Background: Although E-cadherin and beta-catenin are key regulators in tumor invasion and proliferation, few studies have been undertaken on the expression of these genes at the messenger ribonucleic acid (mRNA) level in relation to the progression of colon cancer.
Patients and methods: In this study, tissue samples from colectomy (n = 37) or hepatectomy (n = 23) were collected in both tumor and adjacent normal tissues. Real-time quantitative reverse transcriptase-polymerase chain reaction was used to quantify E-cadherin and beta-catenin mRNAs in reference to 18S RNA.

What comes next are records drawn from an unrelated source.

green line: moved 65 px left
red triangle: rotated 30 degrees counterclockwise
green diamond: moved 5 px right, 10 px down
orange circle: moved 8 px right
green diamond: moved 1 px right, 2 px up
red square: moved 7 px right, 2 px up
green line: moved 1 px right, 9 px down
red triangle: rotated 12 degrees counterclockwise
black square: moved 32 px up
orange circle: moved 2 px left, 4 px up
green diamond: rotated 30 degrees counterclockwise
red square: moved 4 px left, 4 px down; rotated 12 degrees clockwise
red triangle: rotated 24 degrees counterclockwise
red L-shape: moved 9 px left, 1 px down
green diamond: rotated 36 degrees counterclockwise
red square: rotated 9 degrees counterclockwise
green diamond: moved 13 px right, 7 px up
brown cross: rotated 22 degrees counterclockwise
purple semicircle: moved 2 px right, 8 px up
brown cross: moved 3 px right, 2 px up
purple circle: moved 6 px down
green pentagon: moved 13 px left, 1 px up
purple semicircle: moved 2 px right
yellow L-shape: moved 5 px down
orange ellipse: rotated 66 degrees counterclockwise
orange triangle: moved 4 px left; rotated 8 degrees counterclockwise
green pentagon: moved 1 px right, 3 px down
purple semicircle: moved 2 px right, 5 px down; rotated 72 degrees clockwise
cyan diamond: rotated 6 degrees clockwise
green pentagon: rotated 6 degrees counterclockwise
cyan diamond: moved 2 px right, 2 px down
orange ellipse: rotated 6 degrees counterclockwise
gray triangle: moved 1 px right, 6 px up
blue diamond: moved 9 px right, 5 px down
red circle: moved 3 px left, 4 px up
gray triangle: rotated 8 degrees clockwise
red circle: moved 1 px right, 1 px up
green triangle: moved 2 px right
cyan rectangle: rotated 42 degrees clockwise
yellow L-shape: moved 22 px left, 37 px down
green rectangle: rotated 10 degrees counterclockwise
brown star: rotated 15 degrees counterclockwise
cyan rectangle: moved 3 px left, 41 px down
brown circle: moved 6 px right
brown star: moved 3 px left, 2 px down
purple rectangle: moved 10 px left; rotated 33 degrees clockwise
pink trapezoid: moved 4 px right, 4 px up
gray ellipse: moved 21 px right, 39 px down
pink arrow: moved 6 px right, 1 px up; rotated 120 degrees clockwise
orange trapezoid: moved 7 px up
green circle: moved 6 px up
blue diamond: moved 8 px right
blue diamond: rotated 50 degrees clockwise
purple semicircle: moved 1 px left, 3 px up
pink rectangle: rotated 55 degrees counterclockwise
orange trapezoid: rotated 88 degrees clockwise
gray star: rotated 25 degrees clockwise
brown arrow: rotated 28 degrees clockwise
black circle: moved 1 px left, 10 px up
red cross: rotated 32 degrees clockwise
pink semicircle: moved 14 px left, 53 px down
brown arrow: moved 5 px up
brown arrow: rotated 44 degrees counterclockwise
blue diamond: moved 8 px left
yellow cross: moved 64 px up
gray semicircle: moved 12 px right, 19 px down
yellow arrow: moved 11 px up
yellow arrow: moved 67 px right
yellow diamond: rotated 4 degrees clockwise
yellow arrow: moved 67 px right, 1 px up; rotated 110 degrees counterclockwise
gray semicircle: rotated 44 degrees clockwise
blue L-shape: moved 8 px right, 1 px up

Results: E-cadherin and beta-catenin levels in colon carcinomas were not statistically different compared with adjacent normal mucosa and were not correlated with tumor, nodes, and metastases (TNM) stage. Conversely, E-cadherin and beta-catenin levels were significantly higher in liver metastases than in adjacent normal tissue. Interestingly, we found that E-cadherin level in liver metastases was correlated to the TNM stage of the related primary tumor: a higher E-cadherin level was found for State I-II TNM. In addition, a high expression of E-cadherin in liver metastases was associated with a lower occurrence of extra-hepatic metastases after resection of liver metastases.
Conclusion: Taken together, these data show that E-cadherin and beta-catenin expressions are regulated throughout colon cancer progression.